Quels légumes trouve-t-on à Bujumbura?
Au marché, on trouve bien sûr des patates douce, du maïs, du manioc et des haricots, mais aussi des tomates, courgettes, aubergines, choux, carottes, concombres, ... Ces légumes sont produits à Bugarama où les températures plus fraîches dues à laltitude élevée (2000 M) permettent une récolte abondante et constitue le grenier à légume de la ville de Bujumbura. Cependant ils ne sont consommés que par les expatriés et les burundais des classes aisées.
Seule Gillian, biologiste sud africaine reconvertie dans le maraîchage, produit chez elle des légumes feuilles (salade, épinard, roquette, bettes, ...), des herbes aromatiques et des tomates cocktail, … qu’elle distribue nettoyés, stérilisés et conditionnés sous plastique dans les quelques rares et très onéreuses supérettes pour « muzungu » (blancs).
A la rencontre des femmes de la colline :
Afin de mieux connaître le public cible avec lequel je souhaite travailler, je passe ½j/semaine au centre médical de la colline où j’aide à la vaccination des bébés (polio et BCG) et aux consultations prénatales. Cela me permet de discuter avec les femmes et d’évaluer plus concrètement leurs besoins. Ces rencontres constituent une source d’information précieuse car elles me parlent de leur quotidien, l’organisation familiale, la répartition des tâches au sein de celle-ci, la culture, l’école des enfants, la préparation des repas, les carences alimentaires, le pouvoir d’achat, l’emploi des hommes, des femmes, le nettoyage du linge à la rivière et surtout le temps réservé à ces nombreuses tâches.

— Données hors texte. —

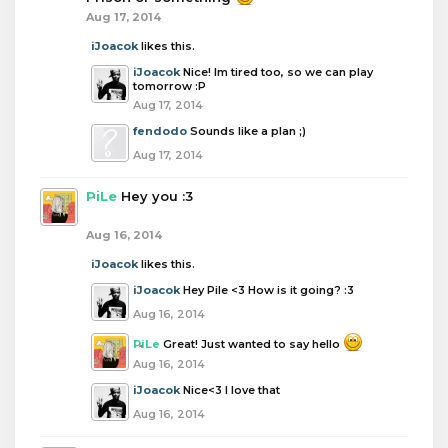
Aug 17, 2014
iJoacok
likes this.
iJoacok
Nice! Im tired too, so we can play
tomorrow :P
Aug 17, 2014
fendodo
Sounds like a plan ;)
Aug 17, 2014
PiLe
Hey you :3
Aug 16, 2014
iJoacok
likes this.
iJoacok
Hey Pile <3 How is it going? :3
Aug 16, 2014
PiLe
Great! Just wanted to say hello
Aug 16, 2014
iJoacok
Nice<3 I love that
Aug 16, 2014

Ban Ki-moon, a déclaré « Investissons dans les femmes rurales, éliminons les discriminations dont elles sont victimes en droit et en pratique, veillons à ce que les politiques répondent à leurs besoins, garantissons leur le même accès aux ressources qu’aux hommes et accordons-leur un rôle à jouer dans la prise de décisions »

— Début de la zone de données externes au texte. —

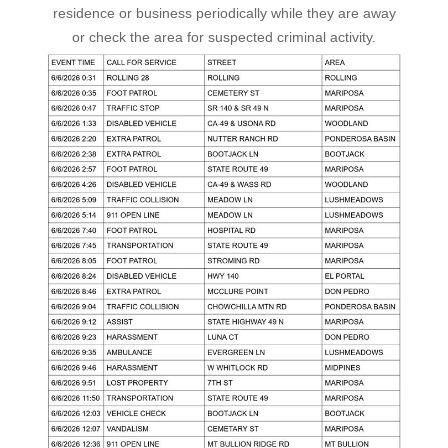
residence or business periodically while they are away
or check the area for suspected criminal activity.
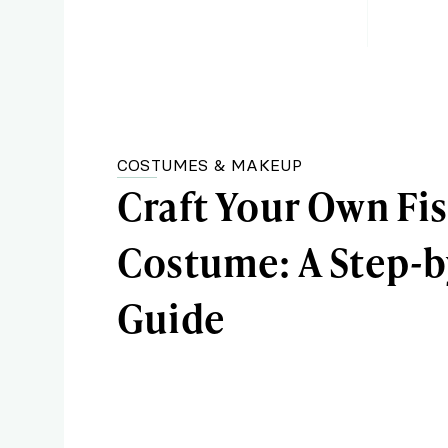
COSTUMES & MAKEUP
Craft Your Own Fi
Costume: A Step-b
Guide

A la recherche de matière grise : plouf
Dans un élan de dynamisme, consciente de mon incurie en matière de maraîchage, j’ai tenté une collaboration avec un ingénieur agronome burundais soldée après 5 jours.
Expérience rocambolesque, en particulier lorsque je lui ai signifié que nous allions en rester là. Son expertise était à la hauteur de ma seule expérience de culture de courgettes il y a 10 ans.
C’est à ce moment que j’ai pris le décalage culturel en pleine figure et toute la mesure de l’inégalité entre hommes et femmes. J’enrage encore, non pas de son incompétence technique, mais bien pour son mépris qu’il a à l’égard des femmes.
En attendant, j’ai lancé une bouteille à la mer, du côté des universités en agronomie à la recherche d’un mémorant tenté par l’expérience et je me documente sur internet lorsque la connexion le permet.